Objective: Revise the part of the movie review below that begins with "Valerian and the City of a Thousand Planets follows" and ends with "along the way.", changing "Alpha 5" to "Alpha Station" throughout.

Thursday, 3 August 2017

Valerian and the City of a Thousand Planets - Movie Review

Valérian and Laureline has been a big influence on the science-fiction genre even if not many people are too aware of it. A French comic series published from 1967 all the way up to 2010, the adventures of space agent Valerian and his spunky sidekick Laureline has been stated as an influence on many big sci-fi films from Star Wars to The Fifth Element. The latter of course was directed by a certain Luc Besson who has been a lifelong fan of the comic book series (using the design of Laureline as an influence for Milla Jovovich’s character Leeloo, hence why in this film Laureline doesn't have her red hair). It took a while to create as a result of Besson waiting for the technology to get to the point that a Valerian film could be feasibly good and at long last it’s come out – to absolute critical and box office apathy, with the film bombing in the United States. Clearly the film’s influences overtook the film and nobody was interested in a film that looked derivative of previous sci-fi hits and bared somewhat of a resemblance in style to the infamous Jupiter Ascending…

Valerian and the City of a Thousand Planets follows the titular space agent (Dane DeHaan), a cocky but brilliant major who alongside his partner Laureline (Cara Delevigne) serves on the police force for Alpha 5, a grand space station that’s inhabited by creatures of many different species with many different skills. When a species kidnaps their Commander (Clive Owen) and puts the fate of Alpha 5 at risk Valerian and Laureline must set off in order to save their world whilst also discovering new things about these strange creatures along the way.

One thing that cannot be denied about Valerian is the fact that it looks extremely good; Besson held off making this film until the technology was right and his decision paid off as the visual side of the film is absolutely astounding – not too shocking given the fact that it’s the most expensive movie to be produced in France. The design of Alpha 5 looks like a total haven as imagination is poured into every section of the space station, whilst the other planets visited by the characters all are rather inventive and extremely visually eye popping. It is fairly trippy at times with its abundance of bright colours but never relinquishes on the beauty. Some design choices are rather derivative; the main vehicle used by Valerian and Laureline couldn’t be any more of a rip-off of the Millennium Falcon and there are environments that do sometimes seem like the cast aways of Star Wars and Avatar among other. For what it is though the film looks gorgeous. Too bad then that these exquisite visual effects are there to mask how poor the rest of the film is.

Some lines
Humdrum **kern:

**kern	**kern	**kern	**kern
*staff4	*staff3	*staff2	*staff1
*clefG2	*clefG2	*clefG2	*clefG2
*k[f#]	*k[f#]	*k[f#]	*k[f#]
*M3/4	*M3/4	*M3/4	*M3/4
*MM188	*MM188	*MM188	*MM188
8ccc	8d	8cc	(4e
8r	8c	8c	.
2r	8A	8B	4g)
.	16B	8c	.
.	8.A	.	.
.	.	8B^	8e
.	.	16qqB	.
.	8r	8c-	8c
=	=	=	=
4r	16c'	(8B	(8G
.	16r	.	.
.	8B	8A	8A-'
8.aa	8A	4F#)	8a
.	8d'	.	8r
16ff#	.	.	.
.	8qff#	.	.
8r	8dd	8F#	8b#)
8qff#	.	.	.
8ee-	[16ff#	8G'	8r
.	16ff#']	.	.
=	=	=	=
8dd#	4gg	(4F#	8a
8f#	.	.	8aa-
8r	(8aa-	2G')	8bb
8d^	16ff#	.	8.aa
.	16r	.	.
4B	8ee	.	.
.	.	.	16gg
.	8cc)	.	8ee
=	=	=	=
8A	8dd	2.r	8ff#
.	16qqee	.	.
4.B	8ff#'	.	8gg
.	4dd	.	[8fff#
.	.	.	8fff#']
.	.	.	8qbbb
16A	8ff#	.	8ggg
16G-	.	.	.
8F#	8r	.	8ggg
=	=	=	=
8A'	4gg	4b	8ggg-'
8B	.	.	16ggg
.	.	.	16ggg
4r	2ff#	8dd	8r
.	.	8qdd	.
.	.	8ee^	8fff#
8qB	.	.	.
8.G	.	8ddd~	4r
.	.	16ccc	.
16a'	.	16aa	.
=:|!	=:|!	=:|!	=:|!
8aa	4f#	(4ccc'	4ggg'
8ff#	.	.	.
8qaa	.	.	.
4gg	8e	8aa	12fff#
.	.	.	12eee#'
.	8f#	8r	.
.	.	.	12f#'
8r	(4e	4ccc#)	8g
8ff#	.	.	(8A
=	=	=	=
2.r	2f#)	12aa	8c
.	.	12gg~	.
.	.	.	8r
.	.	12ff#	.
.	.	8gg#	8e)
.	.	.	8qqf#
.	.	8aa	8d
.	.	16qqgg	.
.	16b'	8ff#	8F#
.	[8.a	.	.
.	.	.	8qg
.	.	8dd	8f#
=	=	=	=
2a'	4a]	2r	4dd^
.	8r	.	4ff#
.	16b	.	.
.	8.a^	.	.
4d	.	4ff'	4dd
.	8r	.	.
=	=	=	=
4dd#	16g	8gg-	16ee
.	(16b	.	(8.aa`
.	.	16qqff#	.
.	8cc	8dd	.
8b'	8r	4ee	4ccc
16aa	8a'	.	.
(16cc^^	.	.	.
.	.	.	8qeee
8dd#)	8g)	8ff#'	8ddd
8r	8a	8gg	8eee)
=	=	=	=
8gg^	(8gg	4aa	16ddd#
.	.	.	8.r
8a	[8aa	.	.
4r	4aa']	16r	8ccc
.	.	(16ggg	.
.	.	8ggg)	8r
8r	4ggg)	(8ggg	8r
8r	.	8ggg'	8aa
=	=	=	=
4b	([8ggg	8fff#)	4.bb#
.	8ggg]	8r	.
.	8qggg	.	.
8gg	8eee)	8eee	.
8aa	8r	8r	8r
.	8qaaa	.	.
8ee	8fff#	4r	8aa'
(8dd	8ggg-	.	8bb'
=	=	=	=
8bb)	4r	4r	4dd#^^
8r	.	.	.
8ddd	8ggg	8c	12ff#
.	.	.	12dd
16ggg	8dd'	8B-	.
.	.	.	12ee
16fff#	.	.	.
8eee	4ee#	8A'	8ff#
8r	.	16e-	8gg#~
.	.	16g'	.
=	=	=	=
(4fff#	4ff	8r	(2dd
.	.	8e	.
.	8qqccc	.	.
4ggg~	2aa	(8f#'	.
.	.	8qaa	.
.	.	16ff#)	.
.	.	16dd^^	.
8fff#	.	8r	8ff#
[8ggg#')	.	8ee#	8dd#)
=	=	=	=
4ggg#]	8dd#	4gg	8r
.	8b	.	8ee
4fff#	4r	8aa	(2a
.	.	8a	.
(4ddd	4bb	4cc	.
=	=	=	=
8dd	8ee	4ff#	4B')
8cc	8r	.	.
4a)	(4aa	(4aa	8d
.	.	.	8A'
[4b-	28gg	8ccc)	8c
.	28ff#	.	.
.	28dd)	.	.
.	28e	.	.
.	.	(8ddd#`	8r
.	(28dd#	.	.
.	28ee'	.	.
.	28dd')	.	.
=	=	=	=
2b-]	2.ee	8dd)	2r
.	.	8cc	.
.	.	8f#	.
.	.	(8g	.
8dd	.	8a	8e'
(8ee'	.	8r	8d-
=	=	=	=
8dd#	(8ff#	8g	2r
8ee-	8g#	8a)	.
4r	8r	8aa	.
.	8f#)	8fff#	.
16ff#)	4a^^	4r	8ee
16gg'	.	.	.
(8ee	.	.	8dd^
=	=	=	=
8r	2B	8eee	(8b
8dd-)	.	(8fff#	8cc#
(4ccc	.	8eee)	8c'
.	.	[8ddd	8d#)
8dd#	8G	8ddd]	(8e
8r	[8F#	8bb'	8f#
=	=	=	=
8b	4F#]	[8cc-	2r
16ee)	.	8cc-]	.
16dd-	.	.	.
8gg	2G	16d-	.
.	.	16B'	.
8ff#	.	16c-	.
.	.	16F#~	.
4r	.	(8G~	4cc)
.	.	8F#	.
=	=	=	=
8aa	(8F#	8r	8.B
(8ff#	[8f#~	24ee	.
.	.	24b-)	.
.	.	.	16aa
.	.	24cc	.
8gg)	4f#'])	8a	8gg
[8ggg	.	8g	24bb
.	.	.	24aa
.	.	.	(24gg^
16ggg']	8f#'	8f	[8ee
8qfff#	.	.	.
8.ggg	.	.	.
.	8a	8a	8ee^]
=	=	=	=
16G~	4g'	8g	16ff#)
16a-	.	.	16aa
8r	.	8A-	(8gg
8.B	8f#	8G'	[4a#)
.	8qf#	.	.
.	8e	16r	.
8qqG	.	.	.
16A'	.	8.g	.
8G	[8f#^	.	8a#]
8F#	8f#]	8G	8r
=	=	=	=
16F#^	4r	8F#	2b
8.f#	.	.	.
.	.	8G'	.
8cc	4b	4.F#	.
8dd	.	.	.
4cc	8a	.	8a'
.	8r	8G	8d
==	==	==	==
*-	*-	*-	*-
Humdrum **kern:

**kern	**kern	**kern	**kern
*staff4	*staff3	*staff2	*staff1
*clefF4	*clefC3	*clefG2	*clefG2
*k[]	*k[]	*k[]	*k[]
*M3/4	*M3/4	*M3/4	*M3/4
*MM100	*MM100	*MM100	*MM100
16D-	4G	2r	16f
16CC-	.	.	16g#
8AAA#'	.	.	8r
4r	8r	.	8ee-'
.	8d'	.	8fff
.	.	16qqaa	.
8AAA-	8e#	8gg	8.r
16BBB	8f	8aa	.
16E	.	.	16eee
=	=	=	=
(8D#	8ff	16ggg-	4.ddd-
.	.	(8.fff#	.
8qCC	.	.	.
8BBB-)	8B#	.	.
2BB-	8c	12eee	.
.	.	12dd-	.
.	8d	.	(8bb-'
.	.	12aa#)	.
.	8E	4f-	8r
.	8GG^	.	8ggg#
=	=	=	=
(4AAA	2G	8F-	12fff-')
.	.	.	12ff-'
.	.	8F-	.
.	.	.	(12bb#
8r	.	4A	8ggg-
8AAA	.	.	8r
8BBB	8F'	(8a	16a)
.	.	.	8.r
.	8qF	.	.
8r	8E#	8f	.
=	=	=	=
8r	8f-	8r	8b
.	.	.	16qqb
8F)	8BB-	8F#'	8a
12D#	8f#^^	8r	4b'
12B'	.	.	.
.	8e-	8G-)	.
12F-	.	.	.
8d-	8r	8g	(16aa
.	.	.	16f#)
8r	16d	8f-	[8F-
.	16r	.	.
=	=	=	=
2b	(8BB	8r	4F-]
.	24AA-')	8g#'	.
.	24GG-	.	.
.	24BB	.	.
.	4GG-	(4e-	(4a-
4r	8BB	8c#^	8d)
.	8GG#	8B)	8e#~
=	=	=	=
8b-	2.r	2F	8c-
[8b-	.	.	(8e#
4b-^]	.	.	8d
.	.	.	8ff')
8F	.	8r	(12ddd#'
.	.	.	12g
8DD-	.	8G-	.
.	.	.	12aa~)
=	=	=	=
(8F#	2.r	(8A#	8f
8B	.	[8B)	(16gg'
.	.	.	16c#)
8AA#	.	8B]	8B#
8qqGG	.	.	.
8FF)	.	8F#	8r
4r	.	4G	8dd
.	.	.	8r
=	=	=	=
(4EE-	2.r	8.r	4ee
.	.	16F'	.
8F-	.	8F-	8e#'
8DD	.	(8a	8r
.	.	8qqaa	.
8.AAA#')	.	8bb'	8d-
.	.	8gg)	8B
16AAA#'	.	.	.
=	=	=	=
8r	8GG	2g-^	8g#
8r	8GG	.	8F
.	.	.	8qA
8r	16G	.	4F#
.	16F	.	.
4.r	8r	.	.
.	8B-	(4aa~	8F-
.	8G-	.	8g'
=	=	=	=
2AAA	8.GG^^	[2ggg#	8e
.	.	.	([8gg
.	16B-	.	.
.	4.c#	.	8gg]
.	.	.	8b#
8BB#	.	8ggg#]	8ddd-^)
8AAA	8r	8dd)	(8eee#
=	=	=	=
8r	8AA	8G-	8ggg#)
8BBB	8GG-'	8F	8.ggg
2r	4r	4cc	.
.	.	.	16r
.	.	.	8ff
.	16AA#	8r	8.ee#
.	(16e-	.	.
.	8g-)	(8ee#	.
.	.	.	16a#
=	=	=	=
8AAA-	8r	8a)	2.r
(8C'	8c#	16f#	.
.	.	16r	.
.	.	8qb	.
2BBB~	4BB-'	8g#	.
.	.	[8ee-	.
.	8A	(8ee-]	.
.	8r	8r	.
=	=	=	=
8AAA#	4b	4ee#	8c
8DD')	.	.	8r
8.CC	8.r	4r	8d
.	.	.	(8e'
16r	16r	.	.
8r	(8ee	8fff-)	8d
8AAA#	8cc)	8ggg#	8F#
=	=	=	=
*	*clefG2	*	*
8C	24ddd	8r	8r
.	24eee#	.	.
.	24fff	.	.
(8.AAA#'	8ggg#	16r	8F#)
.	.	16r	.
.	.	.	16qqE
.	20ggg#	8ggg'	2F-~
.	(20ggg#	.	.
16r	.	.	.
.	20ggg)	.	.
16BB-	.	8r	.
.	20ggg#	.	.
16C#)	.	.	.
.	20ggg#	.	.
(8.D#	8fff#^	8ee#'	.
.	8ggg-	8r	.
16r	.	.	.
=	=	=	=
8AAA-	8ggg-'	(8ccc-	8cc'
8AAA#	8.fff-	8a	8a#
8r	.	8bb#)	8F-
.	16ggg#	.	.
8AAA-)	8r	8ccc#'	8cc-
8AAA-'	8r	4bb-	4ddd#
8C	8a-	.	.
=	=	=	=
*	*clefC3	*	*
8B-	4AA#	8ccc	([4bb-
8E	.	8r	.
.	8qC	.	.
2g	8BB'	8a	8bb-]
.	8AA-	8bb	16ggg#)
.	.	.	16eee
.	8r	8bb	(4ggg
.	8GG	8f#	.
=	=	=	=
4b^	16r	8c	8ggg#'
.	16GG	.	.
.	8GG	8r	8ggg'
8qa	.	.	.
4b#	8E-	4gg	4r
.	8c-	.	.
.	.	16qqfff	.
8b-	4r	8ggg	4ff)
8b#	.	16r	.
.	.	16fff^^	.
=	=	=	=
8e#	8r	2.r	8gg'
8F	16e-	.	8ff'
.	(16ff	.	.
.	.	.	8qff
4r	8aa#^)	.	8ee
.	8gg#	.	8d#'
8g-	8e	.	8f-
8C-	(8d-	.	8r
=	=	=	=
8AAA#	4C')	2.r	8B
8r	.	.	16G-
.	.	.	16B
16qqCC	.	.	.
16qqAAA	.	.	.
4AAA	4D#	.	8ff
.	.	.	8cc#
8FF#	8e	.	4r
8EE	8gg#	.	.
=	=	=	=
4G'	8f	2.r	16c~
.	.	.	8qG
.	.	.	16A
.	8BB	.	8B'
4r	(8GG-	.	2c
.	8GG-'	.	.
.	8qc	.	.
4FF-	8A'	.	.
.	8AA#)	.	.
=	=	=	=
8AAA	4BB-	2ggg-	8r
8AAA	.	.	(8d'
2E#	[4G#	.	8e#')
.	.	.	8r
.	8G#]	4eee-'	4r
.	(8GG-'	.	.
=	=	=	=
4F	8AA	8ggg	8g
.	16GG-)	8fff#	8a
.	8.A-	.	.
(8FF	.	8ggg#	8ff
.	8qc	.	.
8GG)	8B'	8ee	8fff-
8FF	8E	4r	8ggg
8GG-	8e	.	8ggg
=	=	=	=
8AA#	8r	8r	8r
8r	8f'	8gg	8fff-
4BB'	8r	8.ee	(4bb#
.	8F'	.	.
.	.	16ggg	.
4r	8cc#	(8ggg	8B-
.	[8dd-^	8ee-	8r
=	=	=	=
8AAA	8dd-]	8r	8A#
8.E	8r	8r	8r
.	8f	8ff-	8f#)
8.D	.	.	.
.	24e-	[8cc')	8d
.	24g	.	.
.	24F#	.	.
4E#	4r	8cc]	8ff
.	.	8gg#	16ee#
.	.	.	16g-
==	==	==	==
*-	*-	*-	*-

Solution for this exercise:
Valerian and the City of a Thousand Planets follows the titular space agent (Dane DeHaan), a cocky but brilliant major who alongside his partner Laureline (Cara Delevigne) serves on the police force for Alpha Station, a grand space station that’s inhabited by creatures of many different species with many different skills. When a species kidnaps their Commander (Clive Owen) and puts the fate of Alpha Station at risk Valerian and Laureline must set off in order to save their world whilst also discovering new things about these strange creatures along the way.